»»

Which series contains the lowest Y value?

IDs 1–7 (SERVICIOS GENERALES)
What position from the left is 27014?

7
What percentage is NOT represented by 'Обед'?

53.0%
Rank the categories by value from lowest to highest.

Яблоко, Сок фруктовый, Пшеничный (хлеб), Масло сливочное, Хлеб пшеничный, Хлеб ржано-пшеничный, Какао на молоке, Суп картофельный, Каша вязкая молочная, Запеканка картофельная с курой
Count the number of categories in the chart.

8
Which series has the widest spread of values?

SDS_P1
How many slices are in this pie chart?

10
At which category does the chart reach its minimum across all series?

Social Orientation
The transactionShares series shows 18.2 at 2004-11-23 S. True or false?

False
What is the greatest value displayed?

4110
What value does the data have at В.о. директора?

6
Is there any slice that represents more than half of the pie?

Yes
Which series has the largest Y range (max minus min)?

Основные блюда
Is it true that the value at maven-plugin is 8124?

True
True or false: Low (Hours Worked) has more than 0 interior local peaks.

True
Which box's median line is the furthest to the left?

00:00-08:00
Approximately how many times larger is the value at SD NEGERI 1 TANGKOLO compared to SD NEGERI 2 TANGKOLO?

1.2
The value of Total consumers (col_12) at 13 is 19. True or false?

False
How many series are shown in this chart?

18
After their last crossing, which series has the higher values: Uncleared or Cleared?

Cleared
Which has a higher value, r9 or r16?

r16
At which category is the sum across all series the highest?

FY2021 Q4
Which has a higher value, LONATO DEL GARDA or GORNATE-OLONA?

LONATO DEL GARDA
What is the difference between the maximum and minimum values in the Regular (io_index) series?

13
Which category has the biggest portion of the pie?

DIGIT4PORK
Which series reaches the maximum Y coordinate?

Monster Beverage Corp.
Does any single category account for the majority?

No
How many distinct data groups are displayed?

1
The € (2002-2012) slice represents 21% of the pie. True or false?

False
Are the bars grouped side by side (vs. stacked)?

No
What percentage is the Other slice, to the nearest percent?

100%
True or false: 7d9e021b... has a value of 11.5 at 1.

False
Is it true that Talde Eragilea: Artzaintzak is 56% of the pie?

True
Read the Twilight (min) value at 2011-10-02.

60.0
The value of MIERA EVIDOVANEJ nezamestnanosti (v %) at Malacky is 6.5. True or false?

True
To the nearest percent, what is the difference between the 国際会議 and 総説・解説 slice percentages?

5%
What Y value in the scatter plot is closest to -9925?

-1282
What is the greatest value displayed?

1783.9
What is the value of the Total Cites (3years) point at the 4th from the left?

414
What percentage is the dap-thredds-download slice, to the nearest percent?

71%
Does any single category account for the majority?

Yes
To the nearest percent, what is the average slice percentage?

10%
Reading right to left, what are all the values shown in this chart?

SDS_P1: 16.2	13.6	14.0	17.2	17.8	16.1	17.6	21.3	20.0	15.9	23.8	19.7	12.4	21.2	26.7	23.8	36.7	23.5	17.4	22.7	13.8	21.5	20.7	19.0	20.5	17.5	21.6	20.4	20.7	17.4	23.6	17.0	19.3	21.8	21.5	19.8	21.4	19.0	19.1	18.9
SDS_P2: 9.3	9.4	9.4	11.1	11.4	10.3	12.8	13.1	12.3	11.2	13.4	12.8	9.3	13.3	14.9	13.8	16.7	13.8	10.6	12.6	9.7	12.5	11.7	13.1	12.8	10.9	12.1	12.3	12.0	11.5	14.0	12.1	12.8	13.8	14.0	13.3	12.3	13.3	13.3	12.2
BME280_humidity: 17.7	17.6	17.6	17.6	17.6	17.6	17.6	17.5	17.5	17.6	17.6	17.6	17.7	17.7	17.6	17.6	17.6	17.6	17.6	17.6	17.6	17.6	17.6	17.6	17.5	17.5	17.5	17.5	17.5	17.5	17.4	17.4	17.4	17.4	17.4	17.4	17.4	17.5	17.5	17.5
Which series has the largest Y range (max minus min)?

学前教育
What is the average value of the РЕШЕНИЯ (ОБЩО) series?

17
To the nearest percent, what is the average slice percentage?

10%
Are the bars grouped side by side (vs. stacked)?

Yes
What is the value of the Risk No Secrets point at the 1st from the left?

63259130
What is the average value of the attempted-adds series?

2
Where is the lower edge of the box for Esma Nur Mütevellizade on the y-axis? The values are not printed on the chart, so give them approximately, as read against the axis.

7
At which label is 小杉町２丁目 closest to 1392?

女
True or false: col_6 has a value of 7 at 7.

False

««

What to produce |
Copy all of the lines above word for word, without changing anything, and keep them in their original order.

Response area |
Which series contains the lowest Y value?

IDs 1–7 (SERVICIOS GENERALES)
What position from the left is 27014?

7
What percentage is NOT represented by 'Обед'?

53.0%
Rank the categories by value from lowest to highest.

Яблоко, Сок фруктовый, Пшеничный (хлеб), Масло сливочное, Хлеб пшеничный, Хлеб ржано-пшеничный, Какао на молоке, Суп картофельный, Каша вязкая молочная, Запеканка картофельная с курой
Count the number of categories in the chart.

8
Which series has the widest spread of values?

SDS_P1
How many slices are in this pie chart?

10
At which category does the chart reach its minimum across all series?

Social Orientation
The transactionShares series shows 18.2 at 2004-11-23 S. True or false?

False
What is the greatest value displayed?

4110
What value does the data have at В.о. директора?

6
Is there any slice that represents more than half of the pie?

Yes
Which series has the largest Y range (max minus min)?

Основные блюда
Is it true that the value at maven-plugin is 8124?

True
True or false: Low (Hours Worked) has more than 0 interior local peaks.

True
Which box's median line is the furthest to the left?

00:00-08:00
Approximately how many times larger is the value at SD NEGERI 1 TANGKOLO compared to SD NEGERI 2 TANGKOLO?

1.2
The value of Total consumers (col_12) at 13 is 19. True or false?

False
How many series are shown in this chart?

18
After their last crossing, which series has the higher values: Uncleared or Cleared?

Cleared
Which has a higher value, r9 or r16?

r16
At which category is the sum across all series the highest?

FY2021 Q4
Which has a higher value, LONATO DEL GARDA or GORNATE-OLONA?

LONATO DEL GARDA
What is the difference between the maximum and minimum values in the Regular (io_index) series?

13
Which category has the biggest portion of the pie?

DIGIT4PORK
Which series reaches the maximum Y coordinate?

Monster Beverage Corp.
Does any single category account for the majority?

No
How many distinct data groups are displayed?

1
The € (2002-2012) slice represents 21% of the pie. True or false?

False
Are the bars grouped side by side (vs. stacked)?

No
What percentage is the Other slice, to the nearest percent?

100%
True or false: 7d9e021b... has a value of 11.5 at 1.

False
Is it true that Talde Eragilea: Artzaintzak is 56% of the pie?

True
Read the Twilight (min) value at 2011-10-02.

60.0
The value of MIERA EVIDOVANEJ nezamestnanosti (v %) at Malacky is 6.5. True or false?

True
To the nearest percent, what is the difference between the 国際会議 and 総説・解説 slice percentages?

5%
What Y value in the scatter plot is closest to -9925?

-1282
What is the greatest value displayed?

1783.9
What is the value of the Total Cites (3years) point at the 4th from the left?

414
What percentage is the dap-thredds-download slice, to the nearest percent?

71%
Does any single category account for the majority?

Yes
To the nearest percent, what is the average slice percentage?

10%
Reading right to left, what are all the values shown in this chart?

SDS_P1: 16.2	13.6	14.0	17.2	17.8	16.1	17.6	21.3	20.0	15.9	23.8	19.7	12.4	21.2	26.7	23.8	36.7	23.5	17.4	22.7	13.8	21.5	20.7	19.0	20.5	17.5	21.6	20.4	20.7	17.4	23.6	17.0	19.3	21.8	21.5	19.8	21.4	19.0	19.1	18.9
SDS_P2: 9.3	9.4	9.4	11.1	11.4	10.3	12.8	13.1	12.3	11.2	13.4	12.8	9.3	13.3	14.9	13.8	16.7	13.8	10.6	12.6	9.7	12.5	11.7	13.1	12.8	10.9	12.1	12.3	12.0	11.5	14.0	12.1	12.8	13.8	14.0	13.3	12.3	13.3	13.3	12.2
BME280_humidity: 17.7	17.6	17.6	17.6	17.6	17.6	17.6	17.5	17.5	17.6	17.6	17.6	17.7	17.7	17.6	17.6	17.6	17.6	17.6	17.6	17.6	17.6	17.6	17.6	17.5	17.5	17.5	17.5	17.5	17.5	17.4	17.4	17.4	17.4	17.4	17.4	17.4	17.5	17.5	17.5
Which series has the largest Y range (max minus min)?

学前教育
What is the average value of the РЕШЕНИЯ (ОБЩО) series?

17
To the nearest percent, what is the average slice percentage?

10%
Are the bars grouped side by side (vs. stacked)?

Yes
What is the value of the Risk No Secrets point at the 1st from the left?

63259130
What is the average value of the attempted-adds series?

2
Where is the lower edge of the box for Esma Nur Mütevellizade on the y-axis? The values are not printed on the chart, so give them approximately, as read against the axis.

7
At which label is 小杉町２丁目 closest to 1392?

女
True or false: col_6 has a value of 7 at 7.

False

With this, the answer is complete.